В эту войну все воевали локоть к локтю. Если что-то у армейцев не получалось — мы помогали, если у нас не шло — армейцы спешили на помощь. Из 504-го полка, приданного нам в боях на Сунже, начальник штаба их батальона прибыл к нам измученный насмерть чеченским огневым воздействием, постоянной бессонницей. Я ему говорю:
— Садись, рассказывай. В чем дело? Какая обстановка?
— Мы идем вдоль железной дороги, — говорит, — Боевики по каким-то продольным канавам ночью подбираются и постоянно обстреливают. Житья не дают. Простреливают все во фланг.
Мы ему дали свою кодировку карты, радиостанцию, накормили его, сказали:
— Езжай в батальон, сегодня ты будешь спать спокойно.
И по его заявкам с наших минометов все огневое воздействие боевиков исключили полностью. И это, несмотря на то, что он был в другом штурмовом отряде, у него был свой командир полка, свои артиллерийские и минометные батареи. Но он обратился к нам, потому что знал, как мы результативно работали на Старой Сунже.
Мы ему сказали:
— Езжай с миром. Будет тебе спокойствие.
Выполнили свое слово, но прощались так:
— Скажи своим начальникам — пусть нам подарят машину мин.
К тому времени они были в большом дефиците. Так мы, внутренние войска и армия, взаимодействовали при штурме Грозного.
Чеченцы под таким мощным огневым напором стали проявлять некую парламентскую активность.
Сначала к нам приехал представитель ФСБ и сказал, что к вам со стороны боевиков выйдет некий субъект, дал приметы. И тот действительно вышел, при нем радиостанция, нож и все. Представился Зелимханом, что он начальник службы безопасности Абдул-Малика.
— Я, — говорит, — прибыл к вам для переговоров.
Его притащили ко мне на командный пункт с завязанными глазами. Развязали ему глаза и начали вести беседу — чего он хочет? Был поставлен вопрос об обмене пленных, но на моем направлении с нашей стороны пленных не было. У нас в тылу был развернут госпиталь Красного Креста. Зелимхан попросил разрешения на вынос своих раненых в этот госпиталь. У них, у боевиков, дескать, заканчиваются медицинские средства. Я ответил:
— Не вопрос. Выносите. Один ваш раненый на носилках, а четверо наших пленных его несут. Вашим раненым окажут медицинскую помощь, а наши парни, плененные вами, останутся у нас. Зелимхан ответил:
— Я подумаю. Передам информацию на решение Абдул-Малика.

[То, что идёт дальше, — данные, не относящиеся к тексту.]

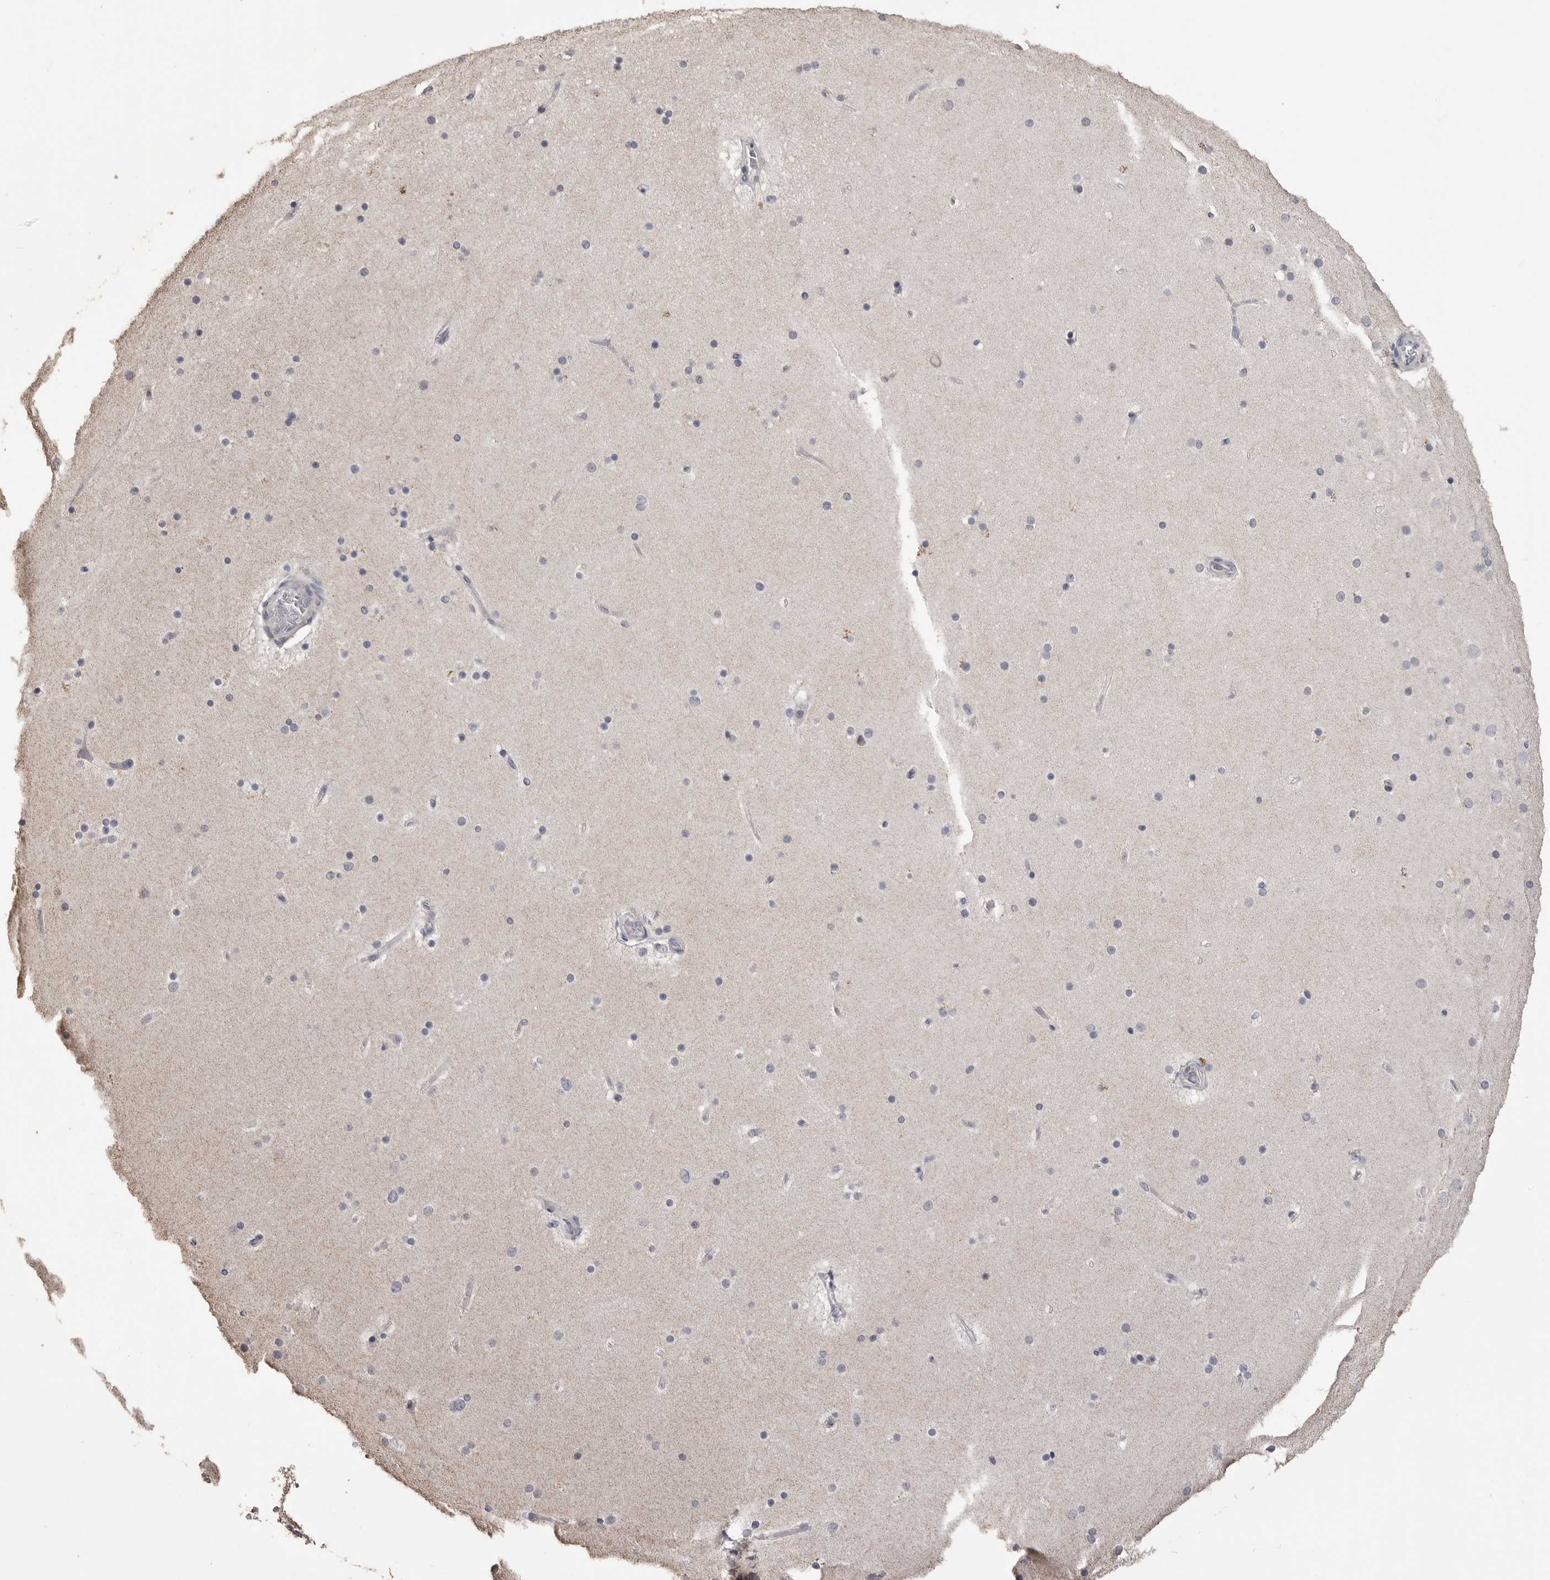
{"staining": {"intensity": "negative", "quantity": "none", "location": "none"}, "tissue": "cerebral cortex", "cell_type": "Endothelial cells", "image_type": "normal", "snomed": [{"axis": "morphology", "description": "Normal tissue, NOS"}, {"axis": "topography", "description": "Cerebral cortex"}], "caption": "A photomicrograph of cerebral cortex stained for a protein demonstrates no brown staining in endothelial cells. (Stains: DAB (3,3'-diaminobenzidine) immunohistochemistry with hematoxylin counter stain, Microscopy: brightfield microscopy at high magnification).", "gene": "MMP7", "patient": {"sex": "male", "age": 57}}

Мы тогда жестко закрыли Сунжу. Исключили проход в этот район всех. Им, боевикам, не нравилось, что все так жестко закрыто. Если в начале боевых действий на улице Лермонтова было еще какое-то движение людей, то мы это прекратили. Потому что это же утечка информации, вынос врагу каких-то сведений. Мы не раз вылавливали и сдавали нашим органам чеченских разведчиков. Однажды поймали ветерана первой чеченской войны. Он имел удостоверение о льготах. Документы были зашиты в подкладку. Один из лучших чеченских разведчиков… Мы держали под контролем эфир. Боевики проговорились: «Дед пойдет утром»… Мы тоже в тетрадочку записываем: «Дед пойдет утром». Понятно, дедушку надо встречать. Вычислили деда. Привели ко мне старого, злобного волка. Глаза от ненависти к нам были у него где-то в районе затылка. Налитый злобой хищник. Может, были у него агентурные способности, но их ему не удалось проявить. Если бы у нас не было информации, что пойдет дед — хромой, с палкой, он, матерый враг, может и прошел. Но у 20-го отряда был сканер и мы организовали пост прослушки.

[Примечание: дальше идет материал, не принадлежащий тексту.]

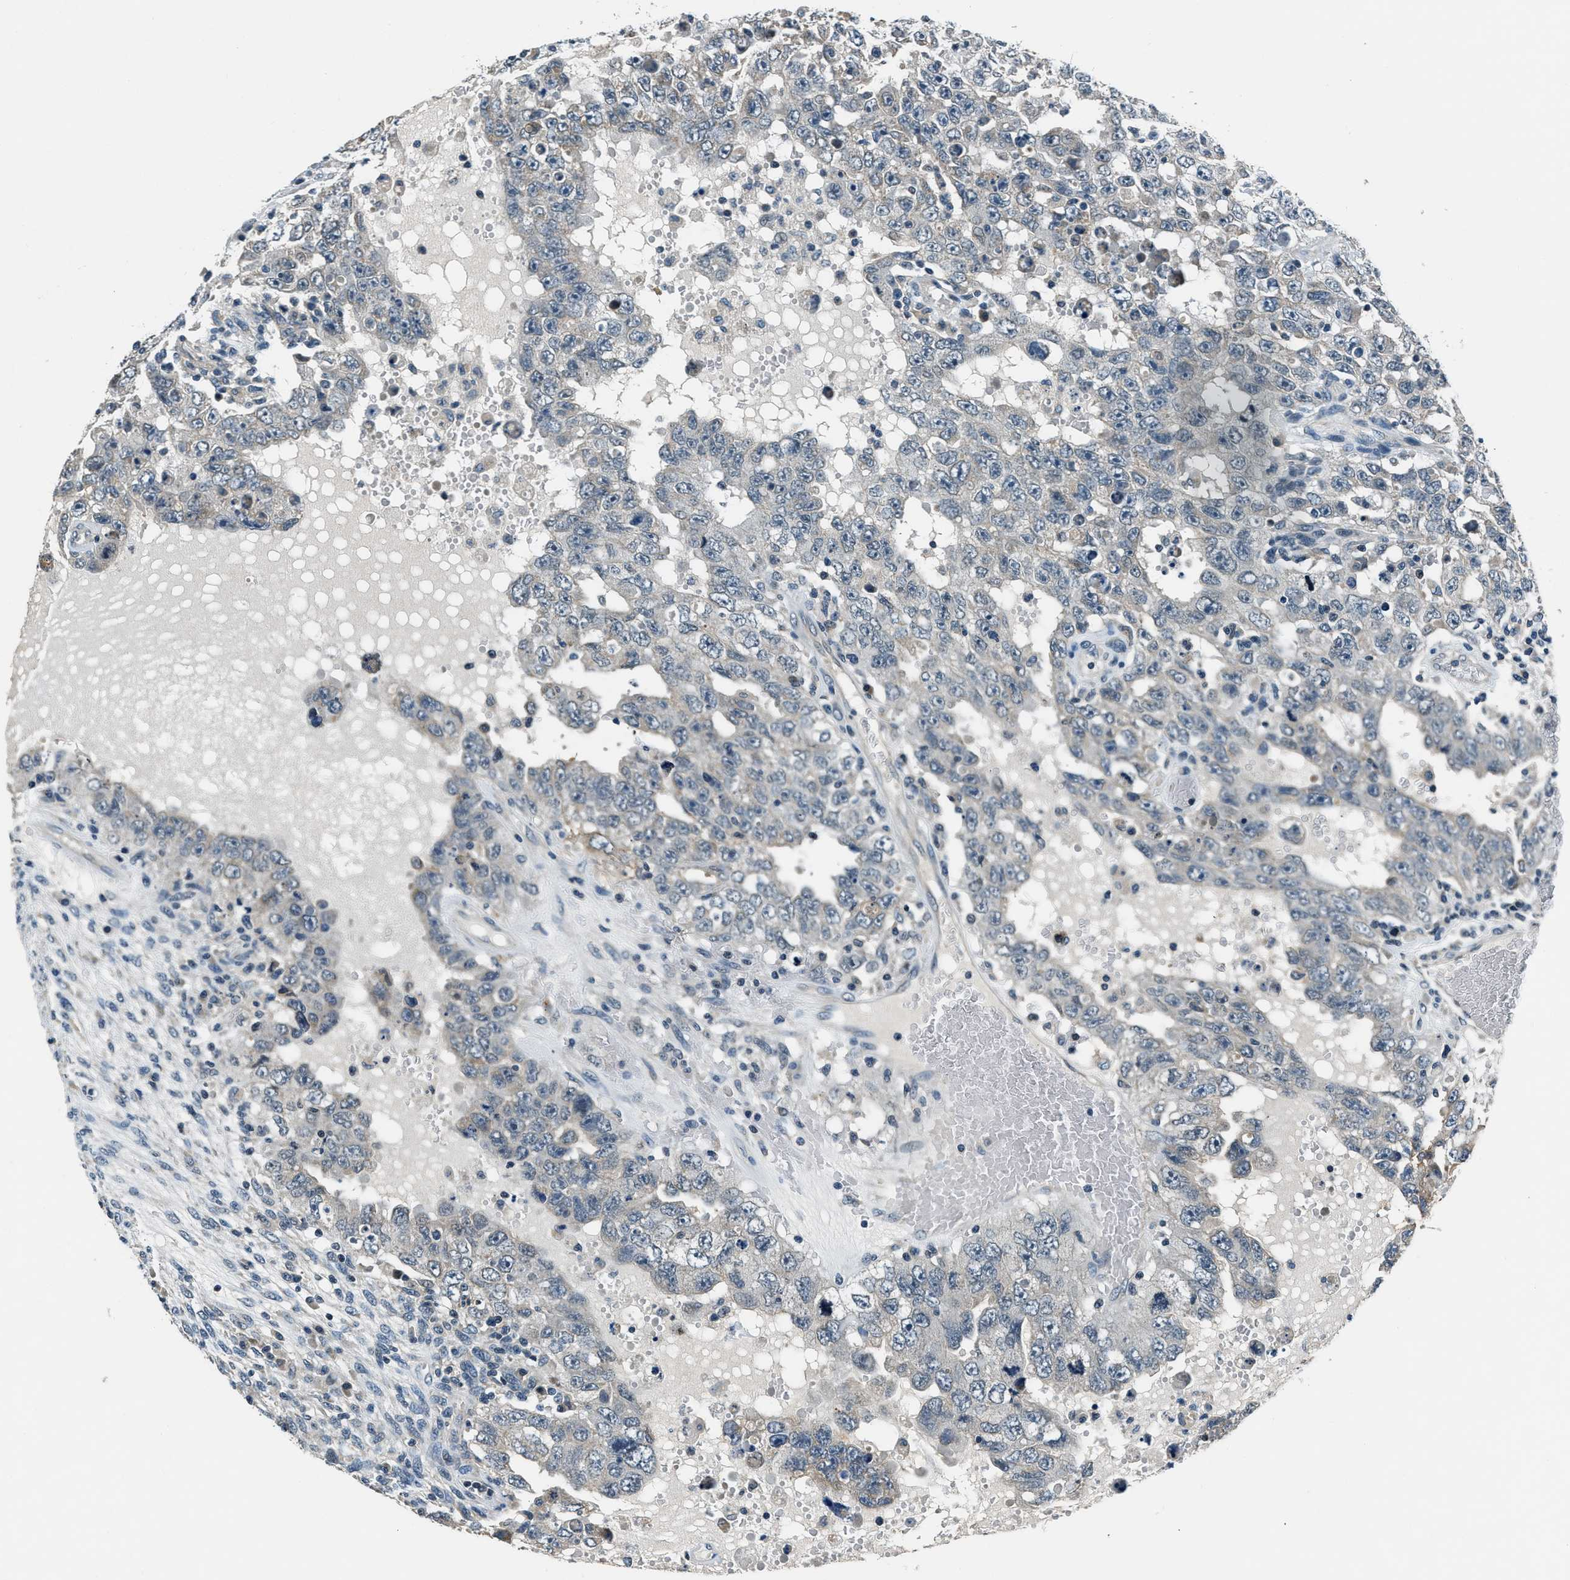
{"staining": {"intensity": "weak", "quantity": "<25%", "location": "cytoplasmic/membranous"}, "tissue": "testis cancer", "cell_type": "Tumor cells", "image_type": "cancer", "snomed": [{"axis": "morphology", "description": "Carcinoma, Embryonal, NOS"}, {"axis": "topography", "description": "Testis"}], "caption": "Protein analysis of testis cancer reveals no significant positivity in tumor cells.", "gene": "NME8", "patient": {"sex": "male", "age": 26}}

Когда официальная часть переговоров с Зелимханом закончилась, я ему говорю:
— Зелимхан, ты что не понимаешь, что война переходит в другое русло. Заканчивайте сопротивление. Людей, атакующих толпами, как это было в первую войну, вы больше не увидите. Бронетехнику не увидите. Мы просто будем уничтожать вас артиллерийским, минометным огнем и авиацией. Больше вам людей никто не подставит, чтобы вы настрелялись в свое удовольствие. Война перешла в другое качество. Каков смысл вашего сопротивления? Мы вас просто перемелем. Давай вести другой разговор.